Gaussian Processes - A no-skip-math version

End-to-end math derivations for Gaussian process regression and classification
ML
Author

Zeel B Patel

Published

October 21, 2022

import jax
import jax.numpy as jnp

from tinygp.kernels import ExpSquared

import matplotlib.pyplot as plt

Regression

In this post, we will consider the regression problem of finding a reasonable map \(X \to \boldsymbol{y}\) along with uncertainty. We can do this in a simplest setting with Bayesian linear regression assuming a MultiVariate Normal (MVN) prior \(\boldsymbol{\theta} \sim \mathcal{N}(\boldsymbol{\mu}_\theta, \Sigma_\theta)\) (why MVN? because \(\theta \in (-\infty, \infty)\)) and Normal likelihood \(y \sim \mathcal{N}(\boldsymbol{x}^T\theta, \sigma_n^2)\) with i.i.d. assumption.

To start with Gaussian process regression, let us first focus on \(\boldsymbol{y}\) (and ignore \(X\)). We assume \(\boldsymbol{f}\) as a random variable and \(\boldsymbol{y}\) as a realization of \(\boldsymbol{f}\) with some noise. It would be a natural probabilistic assumption to assume \(\boldsymbol{f}\) to be MVN distributed since its range is \((-\infty, \infty)\).

\[ p(\boldsymbol{f}) \sim \mathcal{N}(\boldsymbol{m}_f, K_{ff}) \tag{prior} \]

Now, we need to bring in \(X\) in a reasonable way to this formulation. A core assumption connecting \(X\) with \(\boldsymbol{y}\) is the following: > if two inputs \(\boldsymbol{x}\) and \(\boldsymbol{x}'\) are close to each other (how to define the closeness? kernels!), corresponding \(\boldsymbol{y}\) and \(\boldsymbol{y}'\) are likely to be similar.

■ **Required task 1**
Please condense the paragraph of the Gaussian process post that begins "To start with Gaussian process regression" into a short bulleted list that keeps its main facts.
■ **Required task 2**
Carry the Gaussian process post forward, starting right after its final sentence about close inputs giving similar outputs.

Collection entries
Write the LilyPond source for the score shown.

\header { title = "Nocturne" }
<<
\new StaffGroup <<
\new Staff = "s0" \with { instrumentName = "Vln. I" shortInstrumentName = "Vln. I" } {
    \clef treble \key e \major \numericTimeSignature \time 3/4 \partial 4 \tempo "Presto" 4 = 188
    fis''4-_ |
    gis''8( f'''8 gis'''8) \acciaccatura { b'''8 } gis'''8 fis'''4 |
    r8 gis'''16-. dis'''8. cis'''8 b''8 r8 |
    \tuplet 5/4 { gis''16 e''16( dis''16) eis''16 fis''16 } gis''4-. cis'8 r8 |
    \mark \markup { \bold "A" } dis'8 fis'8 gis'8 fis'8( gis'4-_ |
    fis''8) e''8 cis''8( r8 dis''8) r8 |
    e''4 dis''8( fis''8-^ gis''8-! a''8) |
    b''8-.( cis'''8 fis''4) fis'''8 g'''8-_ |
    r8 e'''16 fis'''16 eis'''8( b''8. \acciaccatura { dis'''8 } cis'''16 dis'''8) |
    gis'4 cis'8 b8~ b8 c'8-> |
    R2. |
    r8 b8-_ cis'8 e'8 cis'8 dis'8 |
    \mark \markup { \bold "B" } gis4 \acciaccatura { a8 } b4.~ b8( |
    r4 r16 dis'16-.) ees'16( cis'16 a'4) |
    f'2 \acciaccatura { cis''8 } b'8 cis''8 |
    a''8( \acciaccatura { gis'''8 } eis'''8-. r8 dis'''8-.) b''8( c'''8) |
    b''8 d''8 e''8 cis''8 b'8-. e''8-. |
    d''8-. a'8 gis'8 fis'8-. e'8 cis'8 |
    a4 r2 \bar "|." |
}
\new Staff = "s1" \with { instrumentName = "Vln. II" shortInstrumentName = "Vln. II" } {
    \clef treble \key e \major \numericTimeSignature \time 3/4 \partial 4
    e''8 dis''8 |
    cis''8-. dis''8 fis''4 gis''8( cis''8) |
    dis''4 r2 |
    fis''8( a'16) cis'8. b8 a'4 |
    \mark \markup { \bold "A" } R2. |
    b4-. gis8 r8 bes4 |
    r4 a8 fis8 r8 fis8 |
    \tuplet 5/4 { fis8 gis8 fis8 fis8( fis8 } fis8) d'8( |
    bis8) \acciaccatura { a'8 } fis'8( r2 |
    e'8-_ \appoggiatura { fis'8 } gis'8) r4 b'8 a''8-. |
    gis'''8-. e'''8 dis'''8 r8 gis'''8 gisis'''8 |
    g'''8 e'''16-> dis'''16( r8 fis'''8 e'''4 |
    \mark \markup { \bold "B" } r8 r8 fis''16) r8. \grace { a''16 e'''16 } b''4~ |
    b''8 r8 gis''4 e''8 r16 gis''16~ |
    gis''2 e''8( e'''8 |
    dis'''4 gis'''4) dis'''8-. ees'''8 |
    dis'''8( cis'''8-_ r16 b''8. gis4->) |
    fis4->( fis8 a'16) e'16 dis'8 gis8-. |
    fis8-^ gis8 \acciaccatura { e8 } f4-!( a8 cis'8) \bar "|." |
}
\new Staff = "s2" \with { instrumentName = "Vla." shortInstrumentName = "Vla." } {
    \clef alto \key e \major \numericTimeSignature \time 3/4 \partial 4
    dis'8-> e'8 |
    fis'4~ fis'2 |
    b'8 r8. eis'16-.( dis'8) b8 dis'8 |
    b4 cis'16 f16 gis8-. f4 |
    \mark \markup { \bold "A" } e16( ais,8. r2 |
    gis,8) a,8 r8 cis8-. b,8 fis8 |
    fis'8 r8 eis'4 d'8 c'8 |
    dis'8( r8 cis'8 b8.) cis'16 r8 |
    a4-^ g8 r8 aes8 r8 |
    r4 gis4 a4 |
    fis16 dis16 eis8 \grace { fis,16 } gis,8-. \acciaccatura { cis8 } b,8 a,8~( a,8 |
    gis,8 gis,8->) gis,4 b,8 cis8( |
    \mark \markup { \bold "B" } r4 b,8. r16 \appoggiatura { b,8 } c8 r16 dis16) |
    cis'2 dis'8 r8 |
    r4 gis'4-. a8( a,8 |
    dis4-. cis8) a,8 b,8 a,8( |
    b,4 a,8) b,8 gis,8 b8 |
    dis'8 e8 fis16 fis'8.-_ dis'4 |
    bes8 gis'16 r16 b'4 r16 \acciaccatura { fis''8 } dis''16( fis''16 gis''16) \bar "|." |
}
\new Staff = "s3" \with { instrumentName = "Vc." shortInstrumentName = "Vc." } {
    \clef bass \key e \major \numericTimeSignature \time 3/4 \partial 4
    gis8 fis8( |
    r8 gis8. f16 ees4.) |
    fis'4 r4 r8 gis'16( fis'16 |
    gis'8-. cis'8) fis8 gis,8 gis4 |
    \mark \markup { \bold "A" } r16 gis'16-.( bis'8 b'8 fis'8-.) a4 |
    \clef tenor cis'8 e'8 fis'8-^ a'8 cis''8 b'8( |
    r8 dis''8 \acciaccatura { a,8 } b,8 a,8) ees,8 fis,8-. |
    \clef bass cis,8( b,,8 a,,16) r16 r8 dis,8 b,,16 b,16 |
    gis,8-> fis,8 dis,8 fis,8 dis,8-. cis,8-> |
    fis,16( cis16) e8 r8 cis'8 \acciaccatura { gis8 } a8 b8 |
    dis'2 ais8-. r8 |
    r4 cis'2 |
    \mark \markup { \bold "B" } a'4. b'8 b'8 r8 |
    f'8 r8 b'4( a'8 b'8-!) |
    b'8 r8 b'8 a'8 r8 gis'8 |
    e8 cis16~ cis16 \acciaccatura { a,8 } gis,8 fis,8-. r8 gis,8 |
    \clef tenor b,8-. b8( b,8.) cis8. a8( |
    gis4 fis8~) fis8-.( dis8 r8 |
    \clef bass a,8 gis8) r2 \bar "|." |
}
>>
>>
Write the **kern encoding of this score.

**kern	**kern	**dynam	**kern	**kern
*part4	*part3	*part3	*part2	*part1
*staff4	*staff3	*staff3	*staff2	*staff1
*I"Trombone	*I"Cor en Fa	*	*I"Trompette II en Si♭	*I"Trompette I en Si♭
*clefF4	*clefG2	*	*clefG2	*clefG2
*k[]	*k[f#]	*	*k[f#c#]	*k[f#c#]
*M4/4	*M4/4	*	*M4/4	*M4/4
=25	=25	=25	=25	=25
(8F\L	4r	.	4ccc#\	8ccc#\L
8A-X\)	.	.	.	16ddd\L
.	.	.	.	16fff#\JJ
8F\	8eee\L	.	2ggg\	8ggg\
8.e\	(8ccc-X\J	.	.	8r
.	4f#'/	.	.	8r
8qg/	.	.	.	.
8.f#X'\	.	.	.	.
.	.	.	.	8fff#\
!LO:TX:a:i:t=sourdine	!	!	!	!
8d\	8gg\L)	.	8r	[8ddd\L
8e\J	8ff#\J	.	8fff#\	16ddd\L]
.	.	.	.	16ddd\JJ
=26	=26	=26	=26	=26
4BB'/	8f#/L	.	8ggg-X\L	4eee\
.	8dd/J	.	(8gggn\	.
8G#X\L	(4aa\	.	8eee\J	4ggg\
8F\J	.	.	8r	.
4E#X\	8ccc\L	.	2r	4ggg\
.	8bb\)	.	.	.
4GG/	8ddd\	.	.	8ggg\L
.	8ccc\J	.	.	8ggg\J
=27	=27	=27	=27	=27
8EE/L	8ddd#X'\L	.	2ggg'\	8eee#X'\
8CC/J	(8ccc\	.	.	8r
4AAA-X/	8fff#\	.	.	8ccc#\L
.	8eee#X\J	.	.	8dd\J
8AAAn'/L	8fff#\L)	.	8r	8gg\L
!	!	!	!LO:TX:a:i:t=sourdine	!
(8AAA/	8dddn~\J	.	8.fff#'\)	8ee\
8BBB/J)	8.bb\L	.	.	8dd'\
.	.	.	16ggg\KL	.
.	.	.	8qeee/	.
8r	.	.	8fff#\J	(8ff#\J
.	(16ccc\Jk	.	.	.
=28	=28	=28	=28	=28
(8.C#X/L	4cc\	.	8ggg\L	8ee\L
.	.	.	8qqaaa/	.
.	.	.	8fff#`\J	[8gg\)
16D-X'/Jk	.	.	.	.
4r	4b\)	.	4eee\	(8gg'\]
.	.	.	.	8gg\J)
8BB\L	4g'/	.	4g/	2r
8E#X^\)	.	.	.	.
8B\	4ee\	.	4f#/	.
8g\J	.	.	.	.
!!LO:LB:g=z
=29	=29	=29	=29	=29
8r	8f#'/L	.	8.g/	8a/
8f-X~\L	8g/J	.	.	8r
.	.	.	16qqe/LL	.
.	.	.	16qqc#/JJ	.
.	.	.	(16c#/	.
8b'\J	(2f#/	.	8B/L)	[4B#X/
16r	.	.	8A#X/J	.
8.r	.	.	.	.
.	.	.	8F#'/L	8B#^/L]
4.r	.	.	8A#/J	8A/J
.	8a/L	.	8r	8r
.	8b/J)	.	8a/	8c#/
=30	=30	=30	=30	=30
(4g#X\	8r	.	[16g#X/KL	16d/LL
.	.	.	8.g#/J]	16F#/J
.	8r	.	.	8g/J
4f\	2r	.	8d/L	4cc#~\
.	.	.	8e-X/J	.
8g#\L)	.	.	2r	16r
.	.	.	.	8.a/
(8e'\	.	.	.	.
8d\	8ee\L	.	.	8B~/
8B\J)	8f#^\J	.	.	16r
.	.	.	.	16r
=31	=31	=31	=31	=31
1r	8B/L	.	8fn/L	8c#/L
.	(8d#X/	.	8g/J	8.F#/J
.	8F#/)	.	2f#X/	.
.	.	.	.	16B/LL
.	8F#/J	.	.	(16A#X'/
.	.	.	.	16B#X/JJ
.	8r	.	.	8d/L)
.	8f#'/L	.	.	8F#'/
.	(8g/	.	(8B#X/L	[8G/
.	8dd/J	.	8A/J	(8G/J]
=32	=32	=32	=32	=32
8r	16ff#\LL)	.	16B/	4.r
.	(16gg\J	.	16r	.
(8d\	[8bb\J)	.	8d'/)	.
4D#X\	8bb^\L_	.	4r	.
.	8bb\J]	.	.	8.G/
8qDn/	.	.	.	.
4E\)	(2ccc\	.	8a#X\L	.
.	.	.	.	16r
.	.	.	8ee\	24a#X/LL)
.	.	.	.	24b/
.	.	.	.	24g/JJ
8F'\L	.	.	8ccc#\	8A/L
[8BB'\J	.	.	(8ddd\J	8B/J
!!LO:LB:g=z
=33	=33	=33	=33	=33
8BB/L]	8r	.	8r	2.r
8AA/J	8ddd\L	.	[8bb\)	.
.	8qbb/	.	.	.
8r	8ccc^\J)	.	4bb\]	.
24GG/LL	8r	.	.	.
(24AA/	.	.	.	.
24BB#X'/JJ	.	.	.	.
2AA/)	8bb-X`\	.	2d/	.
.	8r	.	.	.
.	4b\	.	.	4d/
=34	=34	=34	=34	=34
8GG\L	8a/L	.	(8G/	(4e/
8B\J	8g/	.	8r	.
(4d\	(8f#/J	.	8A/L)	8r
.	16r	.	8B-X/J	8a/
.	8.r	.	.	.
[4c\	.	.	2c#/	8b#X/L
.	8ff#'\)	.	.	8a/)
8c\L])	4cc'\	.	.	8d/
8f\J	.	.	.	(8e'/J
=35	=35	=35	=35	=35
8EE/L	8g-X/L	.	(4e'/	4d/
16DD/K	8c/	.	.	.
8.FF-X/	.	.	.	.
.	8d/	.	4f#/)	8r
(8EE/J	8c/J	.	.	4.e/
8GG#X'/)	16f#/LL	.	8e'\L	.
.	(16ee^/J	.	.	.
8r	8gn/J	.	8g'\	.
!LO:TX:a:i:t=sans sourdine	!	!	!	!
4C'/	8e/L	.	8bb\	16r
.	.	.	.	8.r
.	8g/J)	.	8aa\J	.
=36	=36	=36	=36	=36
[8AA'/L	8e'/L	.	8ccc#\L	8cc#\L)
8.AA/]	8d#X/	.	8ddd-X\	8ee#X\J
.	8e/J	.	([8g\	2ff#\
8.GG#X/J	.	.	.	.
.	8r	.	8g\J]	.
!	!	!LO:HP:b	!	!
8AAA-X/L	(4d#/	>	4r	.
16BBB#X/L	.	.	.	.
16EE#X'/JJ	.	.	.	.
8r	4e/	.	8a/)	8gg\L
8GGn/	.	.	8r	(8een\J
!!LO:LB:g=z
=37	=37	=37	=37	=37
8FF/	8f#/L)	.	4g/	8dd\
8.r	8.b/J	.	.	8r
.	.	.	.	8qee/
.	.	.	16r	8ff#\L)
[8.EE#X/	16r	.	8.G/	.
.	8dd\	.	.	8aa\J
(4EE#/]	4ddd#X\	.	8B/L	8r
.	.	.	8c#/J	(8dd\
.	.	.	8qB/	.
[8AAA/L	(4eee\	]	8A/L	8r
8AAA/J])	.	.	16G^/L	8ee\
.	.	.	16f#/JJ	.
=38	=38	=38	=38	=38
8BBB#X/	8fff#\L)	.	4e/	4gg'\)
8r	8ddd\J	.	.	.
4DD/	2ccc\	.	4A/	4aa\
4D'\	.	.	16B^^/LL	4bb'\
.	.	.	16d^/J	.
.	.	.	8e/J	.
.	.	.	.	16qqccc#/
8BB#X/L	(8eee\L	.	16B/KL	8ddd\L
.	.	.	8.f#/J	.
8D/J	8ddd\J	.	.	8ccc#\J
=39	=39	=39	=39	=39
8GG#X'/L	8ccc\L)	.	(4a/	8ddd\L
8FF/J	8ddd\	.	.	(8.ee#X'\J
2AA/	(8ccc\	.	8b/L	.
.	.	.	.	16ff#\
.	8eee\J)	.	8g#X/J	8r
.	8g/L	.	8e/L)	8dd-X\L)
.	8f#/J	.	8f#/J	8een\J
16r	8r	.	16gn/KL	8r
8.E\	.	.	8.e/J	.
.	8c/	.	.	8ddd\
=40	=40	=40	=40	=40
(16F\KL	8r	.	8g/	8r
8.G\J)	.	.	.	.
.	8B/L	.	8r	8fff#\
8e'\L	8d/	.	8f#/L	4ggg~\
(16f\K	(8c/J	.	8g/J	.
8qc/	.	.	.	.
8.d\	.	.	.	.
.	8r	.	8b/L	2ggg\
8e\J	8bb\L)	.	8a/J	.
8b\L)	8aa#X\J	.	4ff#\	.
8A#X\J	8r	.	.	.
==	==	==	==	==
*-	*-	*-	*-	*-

■ **Written reply 1**
- Set X aside at first and focus on y.
- Treat f as a random variable, with y a realization of f plus some noise.
- Since f ranges over (-∞, ∞), assume it is multivariate normal (MVN) distributed.

■ **Written reply 2**
We use something known as covariance function or kernel (later is more prevalent) to define this closeness. For example, RBF or squared exponential is a well-known kernel:

\[ k_{RBF}(\boldsymbol{x}, \boldsymbol{x}') = \sigma^2 \exp \left(-{\frac {\|\boldsymbol{x} -\boldsymbol{x}' \|^{2}}{2\ell ^{2}}}\right) \tag{kernel} \]

x = jnp.array(0.0).reshape(1, 1)
x_prime = jnp.linspace(-5,5,100).reshape(-1, 1)

plt.plot(x_prime, ExpSquared()(x_prime, x));
plt.xlabel("$x'$")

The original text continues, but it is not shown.